If you ask Canellos about his greatest accomplishment, it’s not his achievements in oncology that first come to mind. It’s his family.
Canellos met his wife, Jean Speare Canellos, during his tenure at Harvard, while she was earning a degree in zoology at Wellesley College in Wellesley, Massachusetts. The pair have been married for 63 years, or “something like that,” Canellos said with a smile.
“It was romance at the first meeting...and it hasn’t left after all these years,” he said.
A charter member of the Friends of Dana-Farber Cancer Institute, the hospital’s fundraising arm and volunteer community, Jean Speare played a fundamental role in shaping Dana-Farber. She has worked with Friends in a variety of capacities over the decades, including a stint as president.
Canellos and his wife also have 3 adult sons, Peter, George, and Andrew. Canellos describes each of them as very talented and established in their own fields, saying that they take after their mother in that regard.
“I was very lucky. Lucky with the boys, lucky with the bride,” said Canellos. “It’s a relief to have a wonderful family life and being very lucky in that respect.”
George S. Canellos, their second-oldest son, said that his father’s career played a significant role in shaping his childhood. From family vacations centered around oncology conferences to a social circle comprised of the families of these “bold pioneers of cancer research” that his father worked with, he spent his childhood surrounded by medicine.

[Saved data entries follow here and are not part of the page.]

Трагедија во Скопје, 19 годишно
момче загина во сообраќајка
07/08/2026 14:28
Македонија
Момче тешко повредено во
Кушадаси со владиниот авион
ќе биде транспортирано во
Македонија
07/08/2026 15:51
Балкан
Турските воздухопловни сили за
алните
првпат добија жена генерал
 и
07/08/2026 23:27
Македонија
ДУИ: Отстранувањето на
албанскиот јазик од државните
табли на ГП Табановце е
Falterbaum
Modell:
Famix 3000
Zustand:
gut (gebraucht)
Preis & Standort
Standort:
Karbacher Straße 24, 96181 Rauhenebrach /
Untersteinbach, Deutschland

He noted, however, that if you met or spent a lot of time with his father, you might be surprised to learn that Canellos is a doctor. He’s an amateur historian and much more likely to talk about his hobby than engage in discussions of medicine or oncology.“
He’s a very interesting man in [that pretty soon after he starts chatting with you], he’ll be talking to you about the history of the Crusades, or Byzantium or ancient Greece, or India, rather than turning the topic to oncology,” said George S. Canellos, noting that what he admires most about his father is “his big heart.”

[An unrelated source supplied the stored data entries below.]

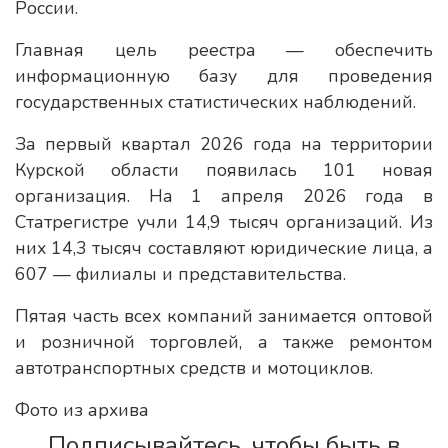
России.
Главная цель реестра — обеспечить
информационную базу для проведения
государственных статистических наблюдений.
За первый квартал 2026 года на территории
Курской области появилась 101 новая
организация. На 1 апреля 2026 года в
Статрегистре учли 14,9 тысяч организаций. Из
них 14,3 тысяч составляют юридические лица, а
607 — филиалы и представительства.
Пятая часть всех компаний занимается оптовой
и розничной торговлей, а также ремонтом
автотранспортных средств и мотоциклов.
Фото из архива
Подписывайтесь, чтобы быть в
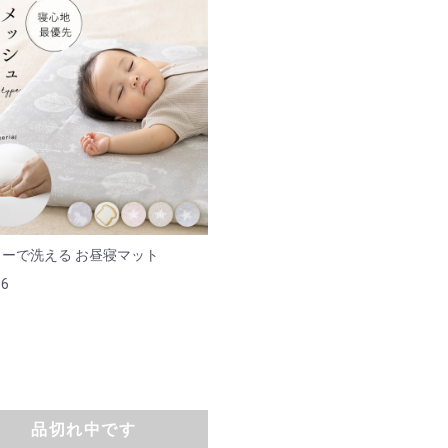
ーで洗える お昼寝マット
36
品切れ中です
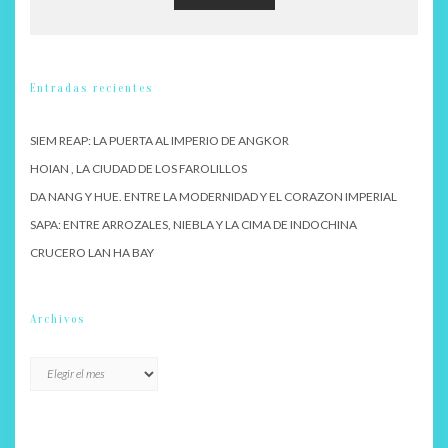
Entradas recientes
SIEM REAP: LA PUERTA AL IMPERIO DE ANGKOR
HOIAN , LA CIUDAD DE LOS FAROLILLOS
DA NANG Y HUE. ENTRE LA MODERNIDAD Y EL CORAZON IMPERIAL
SAPA: ENTRE ARROZALES, NIEBLA Y LA CIMA DE INDOCHINA
CRUCERO LAN HA BAY
Archivos
Archivos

“I think he’s just a person you really, really want to spend time with and immediately get the sense that he cares deeply about you,” the younger man said. “And I think that’s certainly true of all his family, but it’s also true of really everyone who knows him.”
Today, Canellos is still working at Dana-Farber and at Brigham and Women’s Hospital as a senior physician treating patients with Hodgkin and non-Hodgkin lymphoma. He also continues to teach at Harvard Medical School, where he was the first to hold the William Rosenberg Chair in Medicine.
Since joining Dana-Farber, Canellos has developed a special fondness for educating and supporting younger oncologists. Teaching is still the best part of his day.“Seeing all these young people...who grew up in the system and are now well known in the field—that gives you a tremendously good feeling because you feel that effort was worthwhile,” said Canellos. “It truly is a fruition of your effort, and that I enjoy the most.”
What does he consider his best piece of advice?
Do your research and pick a tumor type that hasn’t been studied much and is in need of innovative ideas. “You’ll progress further in your field,” he said, “if you can make a meaningful contribution to disease X,” he said.
For Canellos, teaching his students has always been much more than just teaching the science behind oncology. Oncology is just as much about the personal connection created with a patient as it is about the cancer treatment. Ultimately, said Canellos, his goal is for students to leave him knowing the “art of oncology.”
“The art of oncology is making somebody feel better [by] just talking to them—without giving them a [medication or a pain medicine],” he said. “That is the art of oncology.”